■ The task ■
Retype every one of the lines below word for word, omitting the pictures.

(Beginning of Data provided)

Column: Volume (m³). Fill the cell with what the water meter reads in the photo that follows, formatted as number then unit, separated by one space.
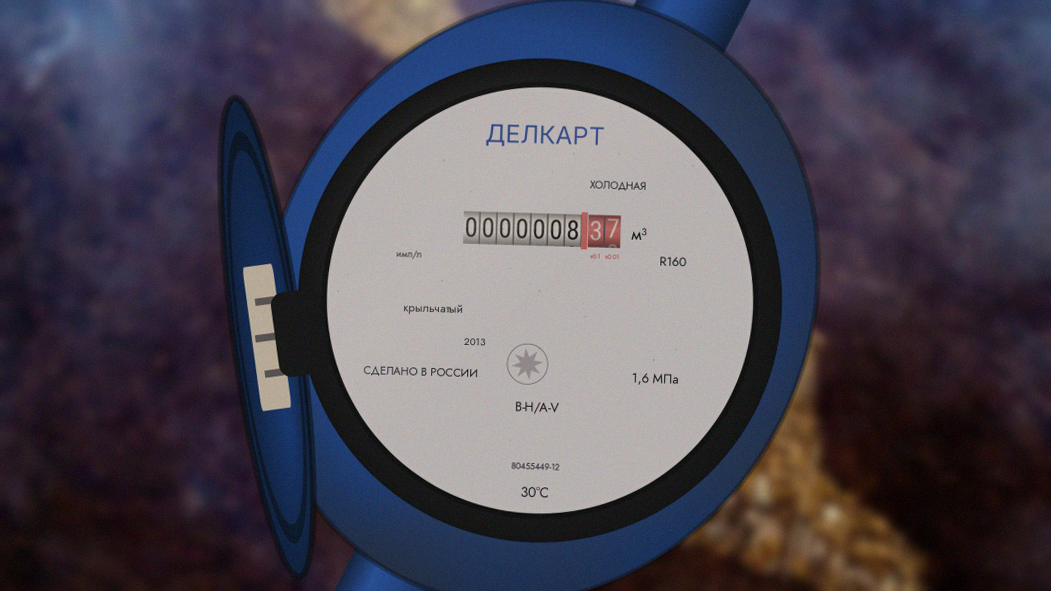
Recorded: 8.37 m³
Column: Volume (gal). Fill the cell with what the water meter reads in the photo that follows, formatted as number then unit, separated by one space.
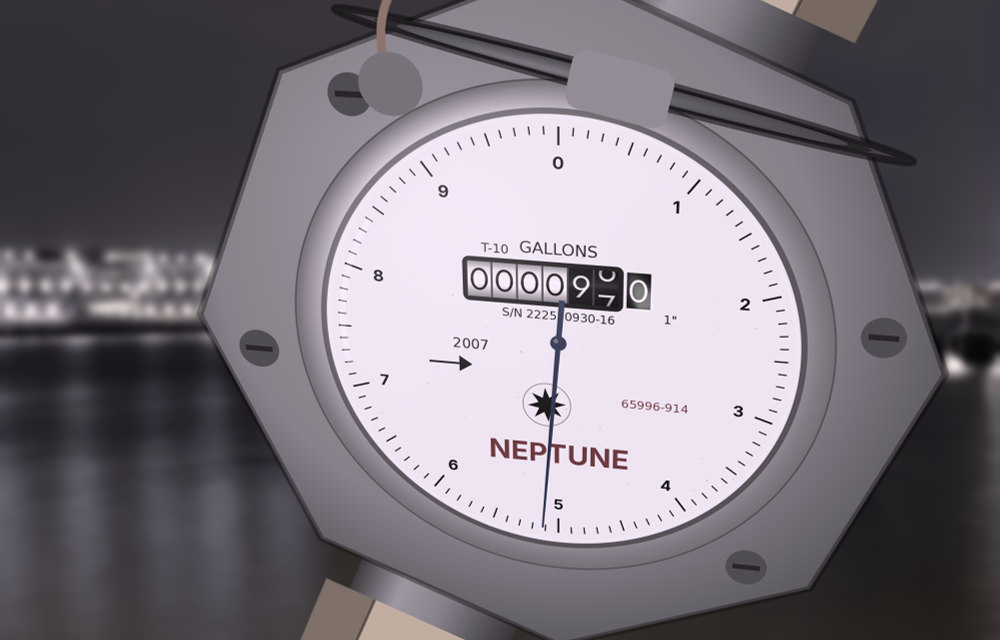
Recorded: 965.1 gal
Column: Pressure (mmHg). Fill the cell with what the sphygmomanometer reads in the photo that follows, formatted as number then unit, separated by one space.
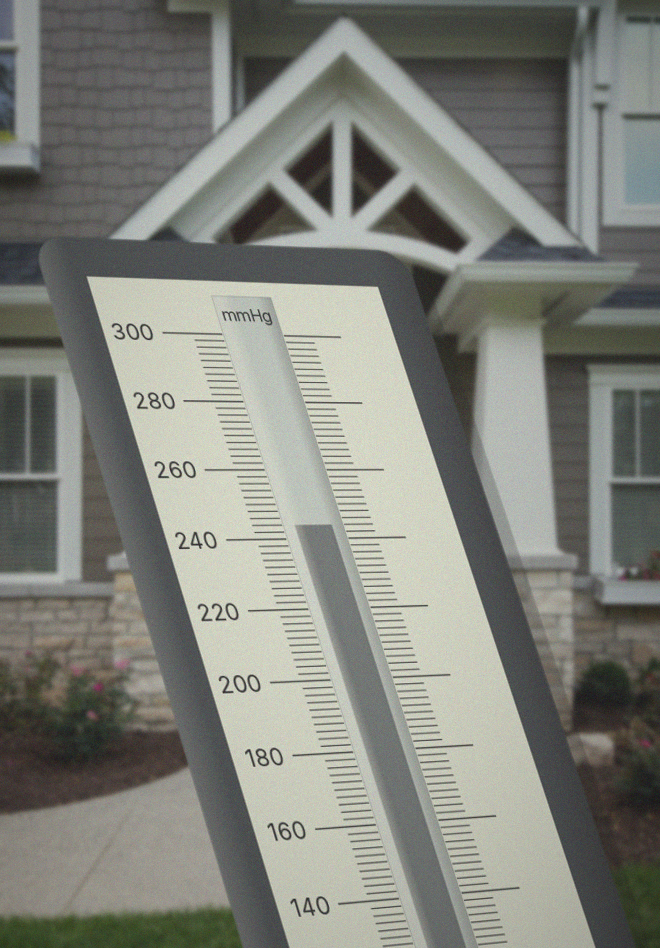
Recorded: 244 mmHg
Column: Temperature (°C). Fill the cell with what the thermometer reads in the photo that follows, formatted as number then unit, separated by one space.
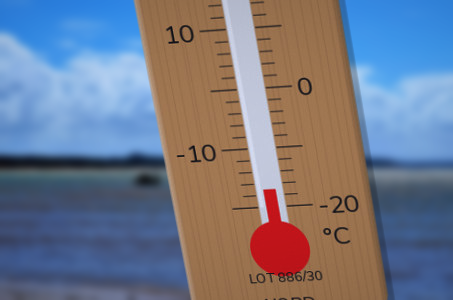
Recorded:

(End of Data provided)

■ Your response ■
Column: Volume (m³). Fill the cell with what the water meter reads in the photo that follows, formatted as number then unit, separated by one space.
Recorded: 8.37 m³
Column: Volume (gal). Fill the cell with what the water meter reads in the photo that follows, formatted as number then unit, separated by one space.
Recorded: 965.1 gal
Column: Pressure (mmHg). Fill the cell with what the sphygmomanometer reads in the photo that follows, formatted as number then unit, separated by one space.
Recorded: 244 mmHg
Column: Temperature (°C). Fill the cell with what the thermometer reads in the photo that follows, formatted as number then unit, separated by one space.
Recorded:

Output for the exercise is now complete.